Short problem:
Please write out the listing again, starting at the line that contains "phylum: Basidiomycota" and ending at the line that contains "scientific name: Panellus stipticus". Switch "scientific name" to "Latin name" and leave everything else unchanged.

Entries:
────

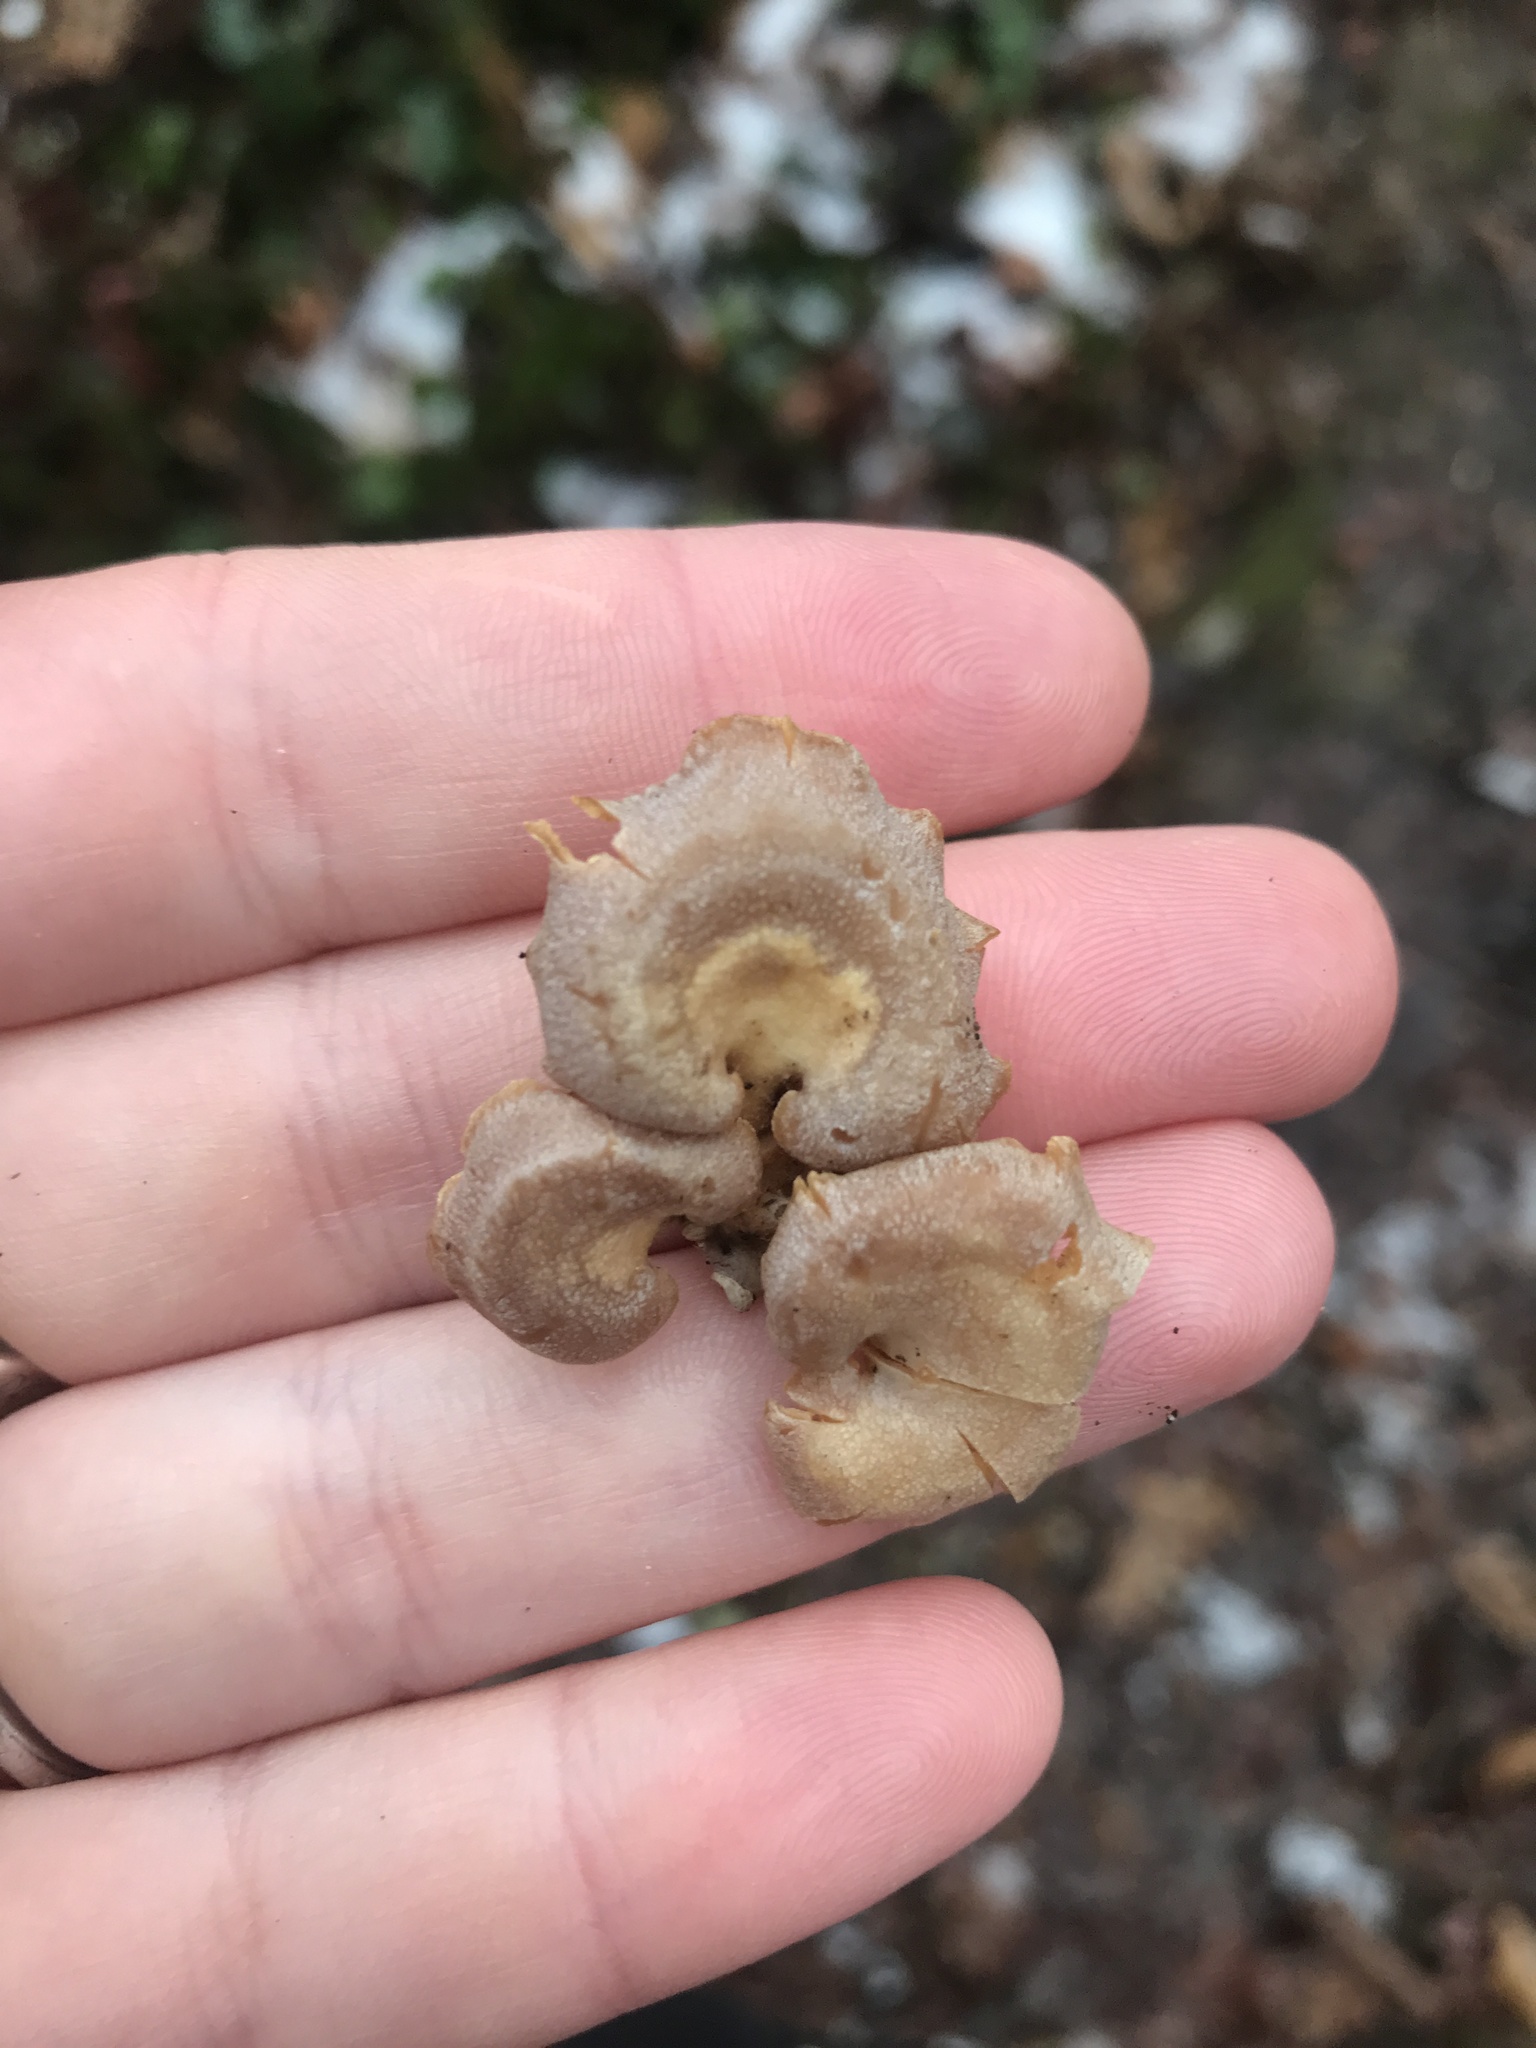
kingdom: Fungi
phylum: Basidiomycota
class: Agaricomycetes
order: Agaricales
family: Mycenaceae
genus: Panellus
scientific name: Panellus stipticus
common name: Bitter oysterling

────

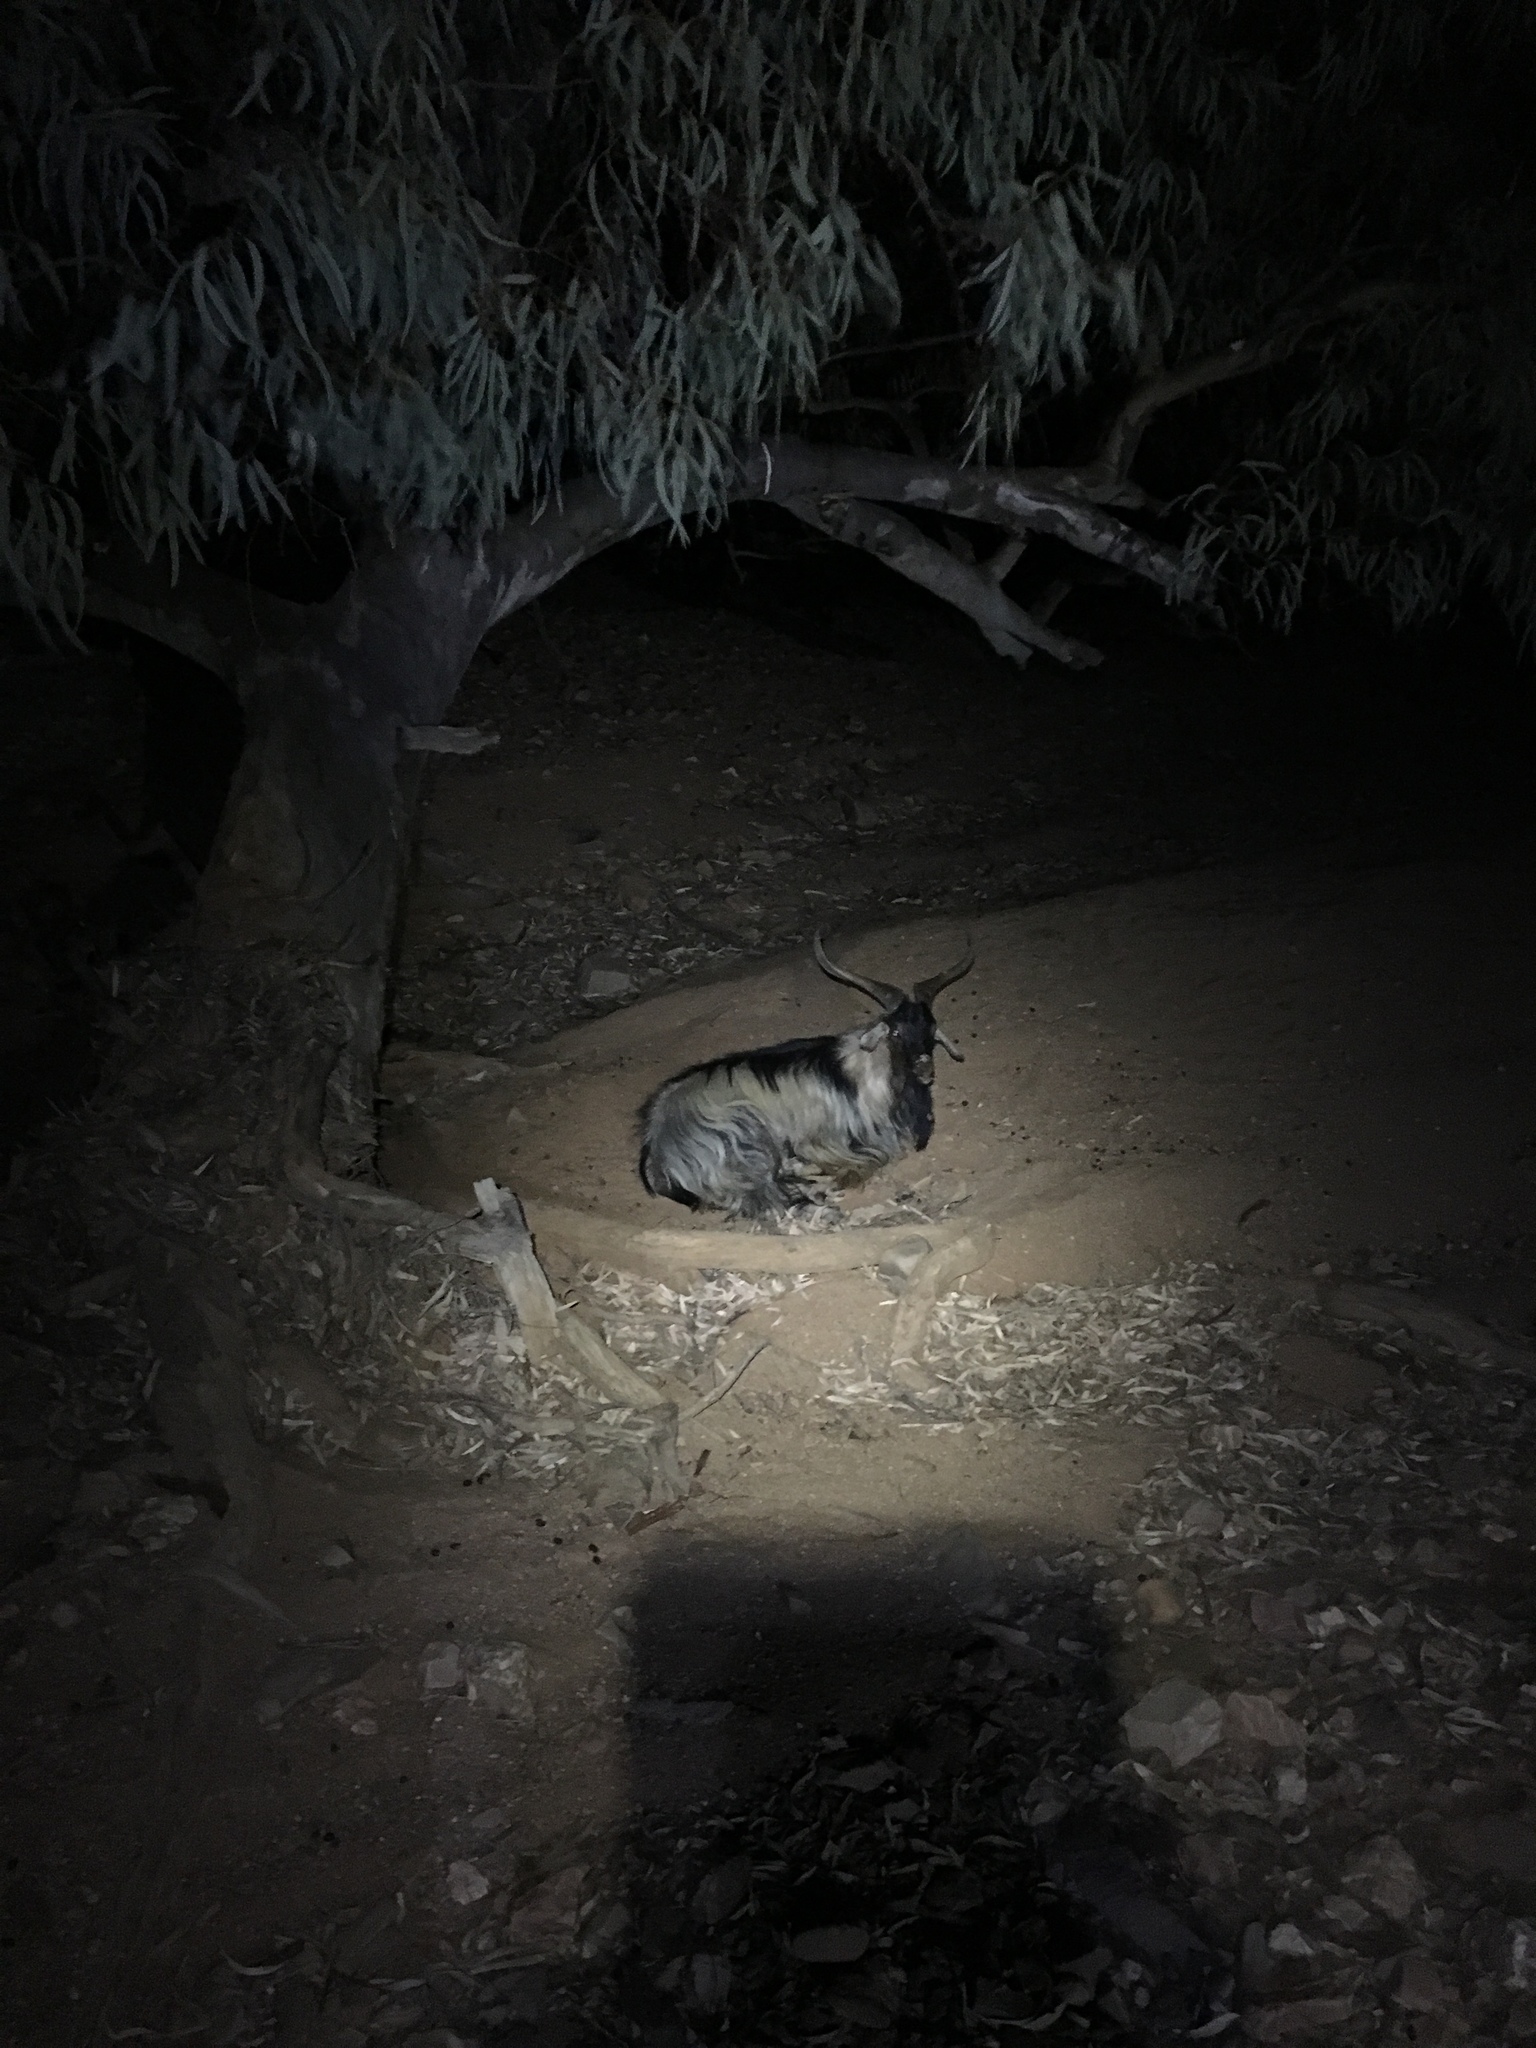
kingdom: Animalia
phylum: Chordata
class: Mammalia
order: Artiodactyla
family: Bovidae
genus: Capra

────

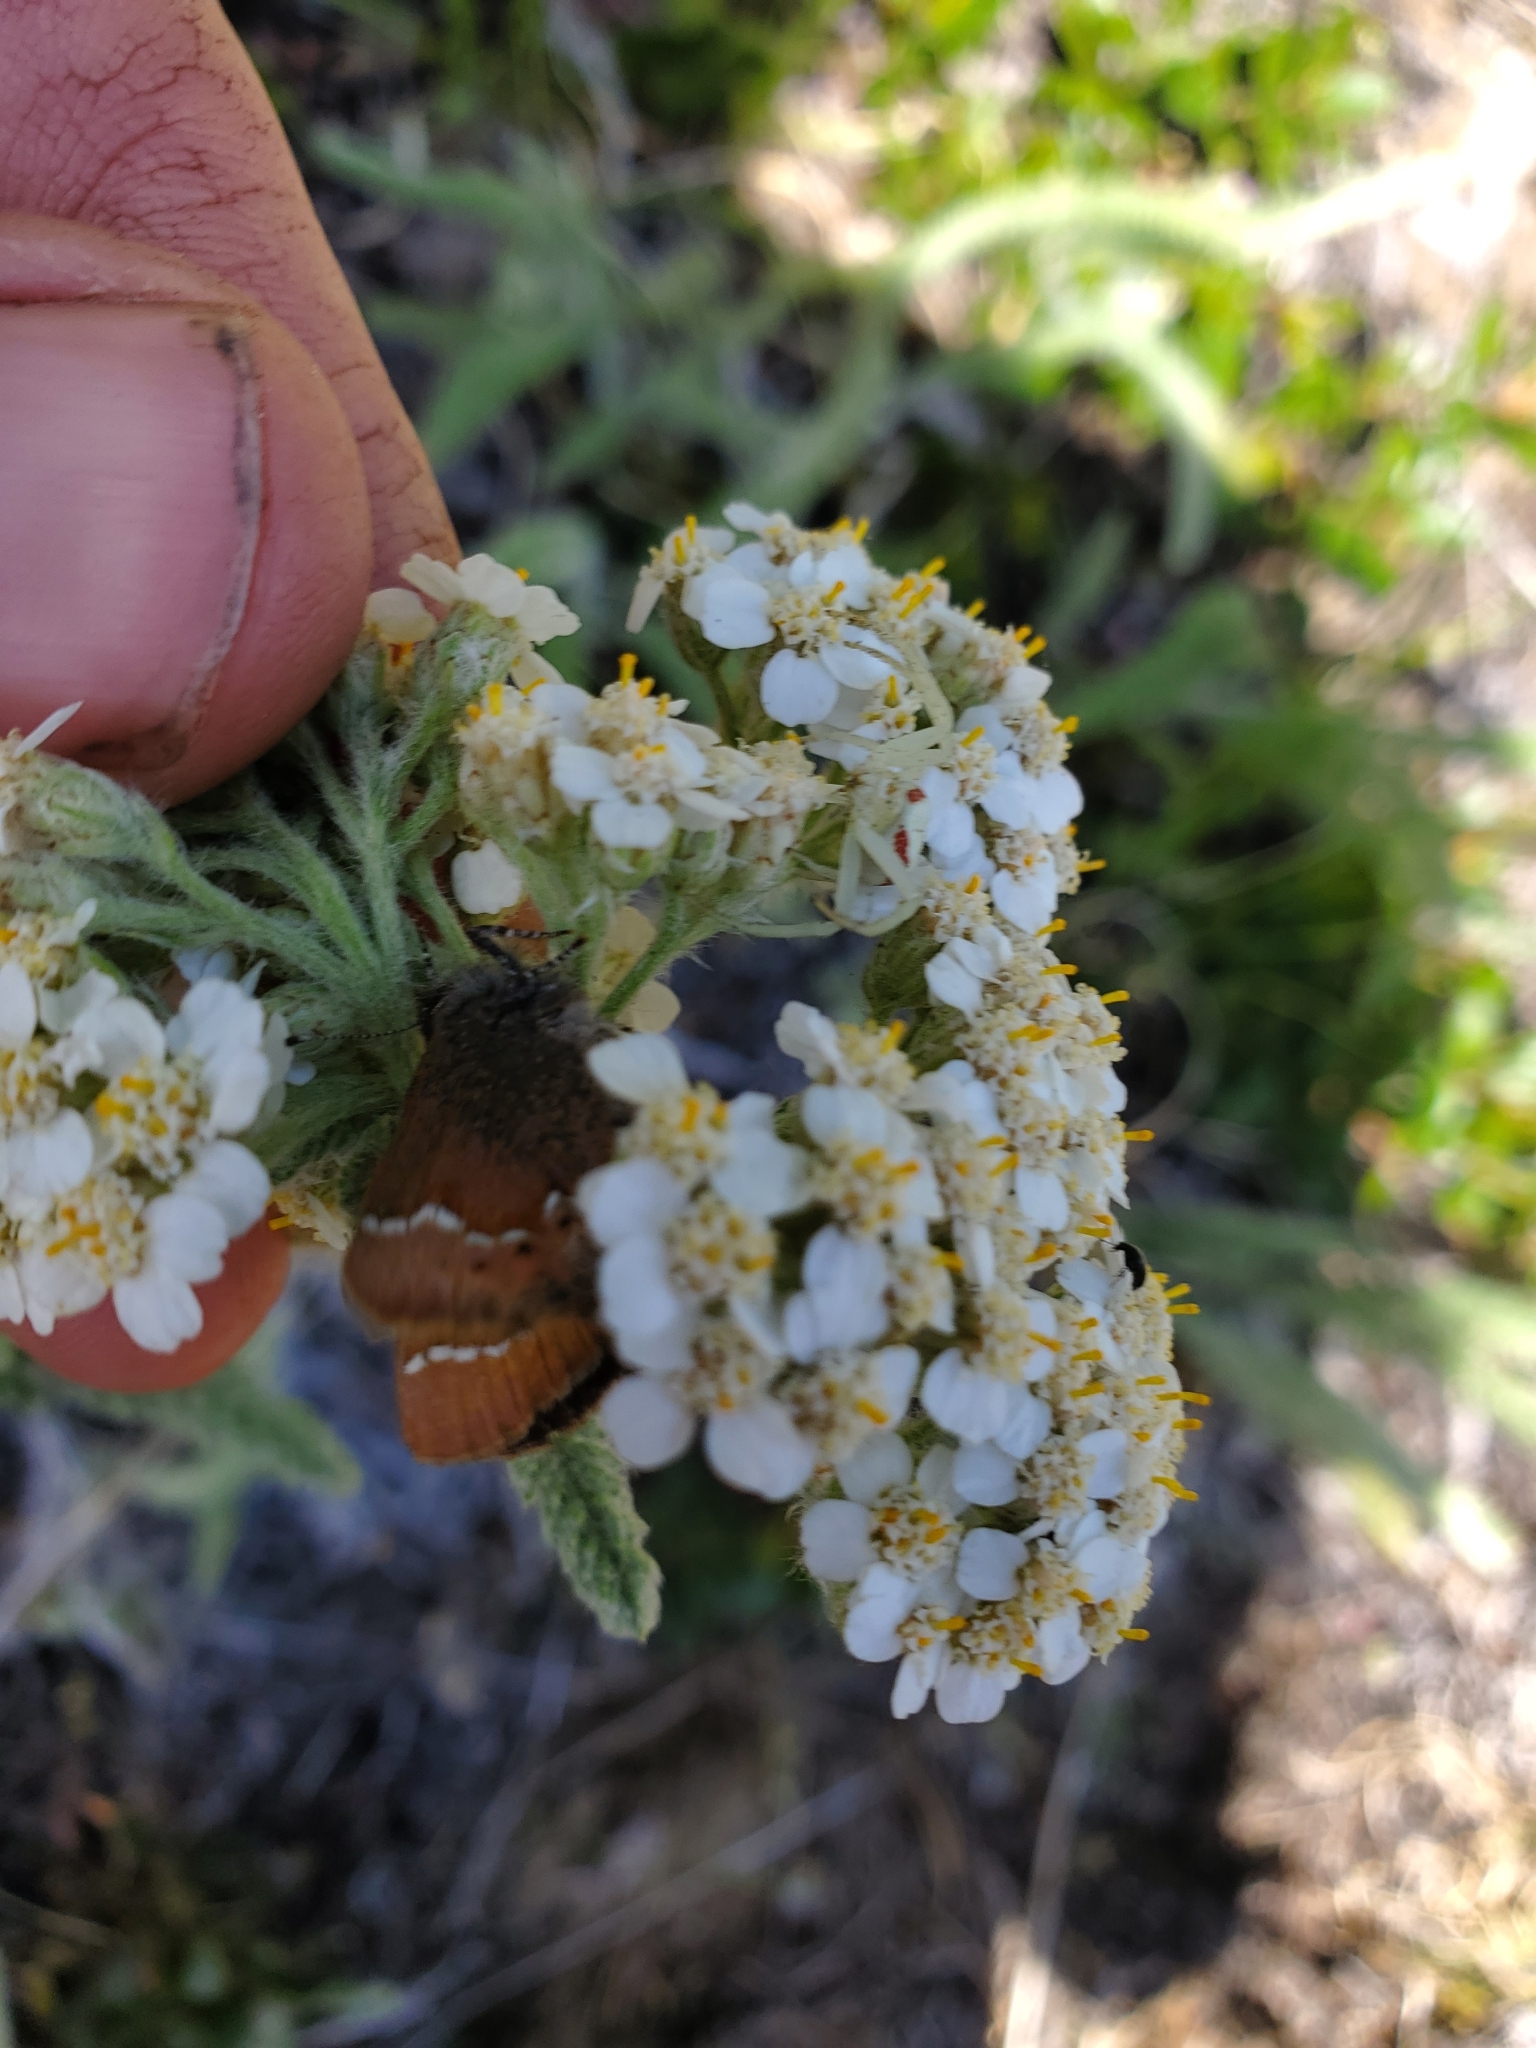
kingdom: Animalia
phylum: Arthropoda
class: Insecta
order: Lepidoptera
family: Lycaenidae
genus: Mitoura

────

The completed task:
phylum: Basidiomycota
class: Agaricomycetes
order: Agaricales
family: Mycenaceae
genus: Panellus
Latin name: Panellus stipticus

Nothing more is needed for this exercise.